Nun kann er beides beziehen: Arbeitsentgelt und die Rente von der Deutschen Rentenversicherung. Dafür muss er bei der Deutschen Rentenversicherung eine 99,99-prozentige Teilrente beantragen. Für den Fall, dass er 2.000 Euro brutto in seiner regulären Rente erhält, müsste er in diesem Modell auf rund 20 Cent pro Monat verzichten. Ansonsten würde er bereits in Vollrente gehen. Das Besondere an dem Modell: Diejenigen, die es nutzen, sind weiter voll sozialversichert. Außerdem bleiben Ansprüche auf Sozialleistungen wie Kranken- und Kurzarbeitergeld bestehen.

Weniger Wartejahre bedeuten mehr Abschlag

Dem Experten zufolge lohnt sich diese Methode vor allem für Menschen, die schon viel von ihrer Wartezeit angesammelt haben. Wer 45 Wartejahre angesammelt hat, für den soll das Ganze „problemlos“ funktionieren. Für Arbeitnehmer mit 35 Jahren Wartezeit ist das Modell ebenfalls nutzbar, allerdings ist mit Abschlägen zu rechnen, je früher dieser „Teilrenteneintritt“ erfolgt.

Wichtig dabei ist jedoch der Blick in den eigenen Arbeitsvertrag. Einige Verträge beinhalten Klauseln, die eine Beendigung des Arbeitsverhältnisses vorsehen, sobald der Arbeitnehmer eine Rente bezieht. Ein Eintreten in die Teilrente würde in diesem Fall nicht funktionieren, wenn das Ziel ist, nebenher noch im Job Geld zu verdienen. In solchen Fällen rät der Experte zum klärenden Gespräch mit dem Arbeitgeber.

Lohn, Rente und Betriebsrente

Und dann gibt es da noch die Betriebsrente, aus der Arbeitnehmer weitere Mittel verdienen können. Sobald diese mit dem normalen Lohn und der Teilrente kombiniert ist, spricht man gar vom „Dreifachverdiener-Modell.“ Um diese zu beziehen, müssen Arbeitnehmer vorerst einen Monat lang Vollrente erhalten, dann auf Teilrente reduzieren, um von mehreren dieser Modelle gleichzeitig zu profitieren.

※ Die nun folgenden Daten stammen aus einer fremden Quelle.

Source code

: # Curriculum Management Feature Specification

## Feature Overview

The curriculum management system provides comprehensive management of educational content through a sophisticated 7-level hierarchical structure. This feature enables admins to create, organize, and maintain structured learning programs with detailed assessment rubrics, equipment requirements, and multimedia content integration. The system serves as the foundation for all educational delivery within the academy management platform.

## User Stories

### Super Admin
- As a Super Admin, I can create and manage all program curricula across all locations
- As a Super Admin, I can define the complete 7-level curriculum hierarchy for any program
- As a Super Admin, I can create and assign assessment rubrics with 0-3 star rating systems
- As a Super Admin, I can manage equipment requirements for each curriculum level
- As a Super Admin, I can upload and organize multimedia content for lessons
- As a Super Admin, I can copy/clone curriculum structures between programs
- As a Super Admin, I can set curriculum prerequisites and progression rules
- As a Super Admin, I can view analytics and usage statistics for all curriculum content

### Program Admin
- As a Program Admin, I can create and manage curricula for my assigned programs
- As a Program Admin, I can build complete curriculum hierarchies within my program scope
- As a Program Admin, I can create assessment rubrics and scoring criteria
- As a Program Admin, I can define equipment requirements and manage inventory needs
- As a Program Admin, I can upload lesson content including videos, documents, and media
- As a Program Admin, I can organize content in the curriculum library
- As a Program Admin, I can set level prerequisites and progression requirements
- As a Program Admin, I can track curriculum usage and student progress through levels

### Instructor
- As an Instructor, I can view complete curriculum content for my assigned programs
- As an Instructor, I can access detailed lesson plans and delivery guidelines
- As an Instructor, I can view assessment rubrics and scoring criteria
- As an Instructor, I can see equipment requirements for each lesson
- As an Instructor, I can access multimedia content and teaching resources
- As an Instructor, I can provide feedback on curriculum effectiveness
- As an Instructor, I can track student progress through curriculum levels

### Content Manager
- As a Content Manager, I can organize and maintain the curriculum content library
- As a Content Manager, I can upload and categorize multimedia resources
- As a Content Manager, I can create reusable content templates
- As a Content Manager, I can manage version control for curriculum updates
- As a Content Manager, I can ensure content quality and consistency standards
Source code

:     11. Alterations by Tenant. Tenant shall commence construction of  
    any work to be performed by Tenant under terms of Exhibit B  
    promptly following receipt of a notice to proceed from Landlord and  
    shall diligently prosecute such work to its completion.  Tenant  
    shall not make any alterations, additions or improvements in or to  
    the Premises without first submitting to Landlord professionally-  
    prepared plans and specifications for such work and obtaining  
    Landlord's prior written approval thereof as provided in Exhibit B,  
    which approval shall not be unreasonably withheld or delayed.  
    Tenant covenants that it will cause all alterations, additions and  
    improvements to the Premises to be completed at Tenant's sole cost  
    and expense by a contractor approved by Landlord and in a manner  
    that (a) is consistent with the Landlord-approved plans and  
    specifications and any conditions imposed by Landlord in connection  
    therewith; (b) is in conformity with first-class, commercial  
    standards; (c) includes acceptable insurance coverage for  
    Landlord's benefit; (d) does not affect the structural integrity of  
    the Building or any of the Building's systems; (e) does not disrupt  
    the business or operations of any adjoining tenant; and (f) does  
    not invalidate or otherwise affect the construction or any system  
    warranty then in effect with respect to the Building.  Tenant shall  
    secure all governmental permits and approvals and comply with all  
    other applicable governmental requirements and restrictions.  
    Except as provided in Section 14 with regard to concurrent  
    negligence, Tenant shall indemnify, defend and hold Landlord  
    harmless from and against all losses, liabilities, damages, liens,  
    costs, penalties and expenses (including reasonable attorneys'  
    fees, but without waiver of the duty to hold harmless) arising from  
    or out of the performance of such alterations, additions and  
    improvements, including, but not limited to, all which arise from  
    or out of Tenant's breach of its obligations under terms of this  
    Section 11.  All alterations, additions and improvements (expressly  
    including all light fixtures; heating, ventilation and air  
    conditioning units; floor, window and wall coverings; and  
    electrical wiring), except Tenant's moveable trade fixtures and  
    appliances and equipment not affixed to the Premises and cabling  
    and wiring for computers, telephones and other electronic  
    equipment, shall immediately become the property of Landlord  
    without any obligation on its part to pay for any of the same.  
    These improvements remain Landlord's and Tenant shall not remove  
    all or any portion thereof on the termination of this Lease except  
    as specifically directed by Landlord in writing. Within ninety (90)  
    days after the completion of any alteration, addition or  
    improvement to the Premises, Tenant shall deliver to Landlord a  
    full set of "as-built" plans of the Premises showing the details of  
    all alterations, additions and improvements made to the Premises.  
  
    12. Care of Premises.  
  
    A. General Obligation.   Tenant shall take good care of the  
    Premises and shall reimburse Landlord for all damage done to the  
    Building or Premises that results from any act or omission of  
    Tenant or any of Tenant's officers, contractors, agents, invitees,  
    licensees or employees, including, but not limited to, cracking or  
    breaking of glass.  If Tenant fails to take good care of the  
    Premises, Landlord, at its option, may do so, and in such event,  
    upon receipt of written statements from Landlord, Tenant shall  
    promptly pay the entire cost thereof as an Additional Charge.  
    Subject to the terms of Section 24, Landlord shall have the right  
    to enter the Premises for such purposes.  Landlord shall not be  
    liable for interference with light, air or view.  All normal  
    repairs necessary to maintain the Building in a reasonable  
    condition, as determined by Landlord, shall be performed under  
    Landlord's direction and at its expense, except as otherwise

Hier kommt es jedoch auf ein eher spezielles Set auf verschiedenen Anforderungen an. Außerdem besteht das Risiko, während des Monats der Vollrente zu erkranken, was den Anspruch aufs Krankengeld eliminieren würde. Trotzdem eröffnet sich Arbeitgebern hier die Möglichkeit, erfahrene Fachkräfte ohne finanziellen Mehraufwand zu halten. Sobald sie das erkannt hätten, würden „interessengemäß auch Klauseln im Vertrag abgeändert“.

Fachkräfte halten um jeden Preis

Am Ende stellt sich die Frage: Warum lässt der Gesetzgeber diesen offensichtlichen „Drain“ der Rentenkasse zu, wo die Rententöpfe doch ohnehin belastet sind – und es mittelfristig bleiben werden? Laut dem Spiegel hatte der Gesetzgeber hier den Haltemechanismus von Fachkräften auf dem Arbeitsmarkt schlichtweg als wichtiger eingestuft. Mehr Arbeitskräfte, die in die gesetzliche Rentenversicherung einzahlen, sichern das Modell langfristig.

Experten warnen vor dem Aus des Rentensystems

Aktuell geht der Trend in die Richtung, dass Deutsche eher früher in Rente gehen. Zahlen des Bundesinstituts für Bevölkerungsforschung (BiB) zeigen, dass viele bereits mit 63 oder 64 aus dem Berufsleben ausscheiden. Etwa ein Viertel aller Neurentner haben im Jahr 2021 nicht das reguläre Renteneintrittsalter erreicht. Der Anstieg der Erwerbstätigenquote bei den über 60-Jährigen ist zum Stillstand gekommen.

„Wir können uns das Rentensystem nicht mehr lange leisten“, sagte etwa die Chefin der Wirtschaftsweisen, Monika Schnitzer, zum Münchner Merkur. Bereits jetzt muss der Bund die Rentenversicherung jährlich mit 110 Milliarden Euro „aufpäppeln“. „Wenn wir so weitermachen, geht in 25 Jahren jeder zweite Euro aus dem Bundeshaushalt als Zuschuss in die Rentenkasse.“ Mit mehr Steuergeld allein sei dieses Problem nicht zu lösen. In der Politik steht derzeit unter anderem die Aktienrente als eine mögliche Lösung zur Debatte.